5. Hängt alles mit allem zusammen? 

Das ist völlig offen. Ich halte es für vorstellbar, dass die Anschläge in Tunesien und Kuwait zeitlich koordiniert waren. Im März hat der IS so etwas schon einmal vorgemacht, als er innerhalb von 48 Stunden im Jemen und in Tunesien zuschlug. Damals waren sogar die Bekennerschreiben fast wortgleich gewesen, was ein starkes Indiz für eine Absprache ist. Aber wie gesagt: Noch fehlt eine Bekennung zu dem Anschlag in Tunesien.
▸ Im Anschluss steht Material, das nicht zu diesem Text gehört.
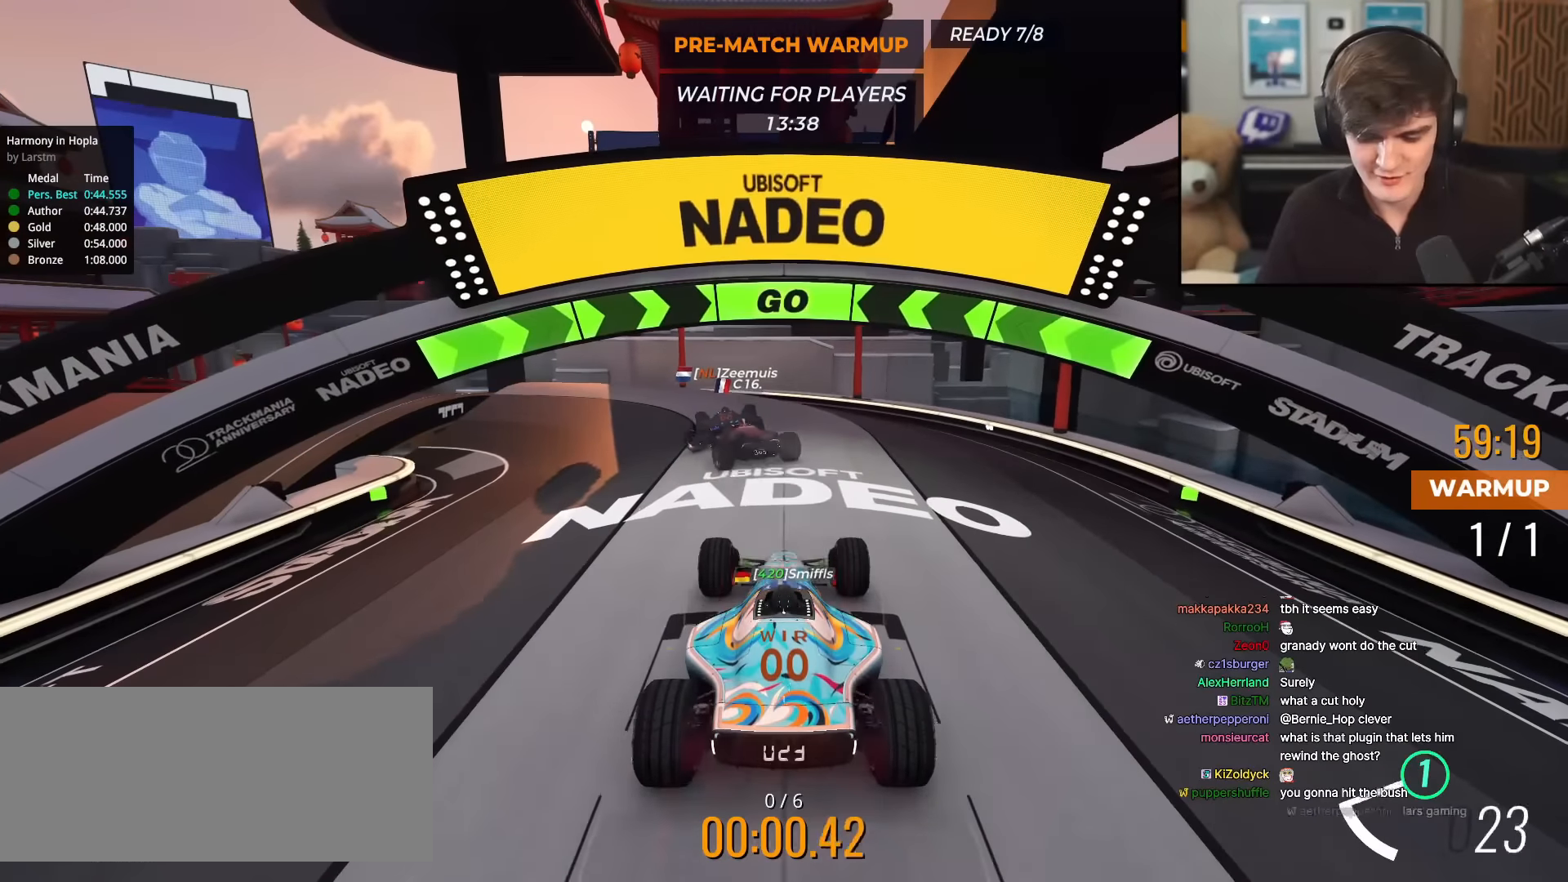
{"keys": ["left", "up"], "events": [[367, "left", "down"]]}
Ein Zusammenhang zu dem Anschlag in Kobani ist ebenfalls offen, aber nach meiner ersten Einschätzung etwas weniger wahrscheinlich. In Kobani hat der IS selbst zugeschlagen, in Kuwait – und möglicherweise in Tunesien – wohl eher selbst ernannte Mitglieder ohne direkte Verbindungen zur IS-Zentrale. Planungen für Anschläge im Ausland unterliegen anderen Planungskategorien als solche in umkämpften Bürgerkriegsgebieten vor der eigenen Haustür.

Was den Anschlag in Frankreich angeht, so wissen wir noch viel zu wenig, um darüber auch nur begründet spekulieren zu können.

 

6. Eine Anmerkung

Erst in der vergangenen Woche hatte sich der Sprecher des IS, Al-Adnani, zu Wort gemeldet und zu Attacken auf „die Ungläubigen“ im derzeit laufenden Fastenmonat Ramadan aufgerufen. Ich warne aber davor, diese Rede als Ursache oder Auslöser der vier hier behandelten Anschläge zu betrachten. Denn Al-Adnani hat zwar einige Staaten benannt, in denen er gerne Anschläge sähe – aber er nannte weder Kuwait, noch Tunesien, noch Frankreich, stattdessen Jordanien, Saudi-Arabien und den Libanon.

 

7. Fazit

Dieser Blogpost ist nichts als ein allererster Versuch der Einordnung beziehungsweise der Einschätzung des bisher Bekannten. Es ist gut möglich, dass sich diese Einschätzung noch deutlich verschiebt. In dem Fall werde ich das hier nachtragen und begründen.

Korrektur: In einer früheren Version dieses Textes habe ich den Namen des IS-Sprechers Al-Adnani irrtümlich mit dem des Jabhat-al-Nusra-Chefs Al-Jawlani verwechselt. Ich bitte, den Fehler zu entschuldigen!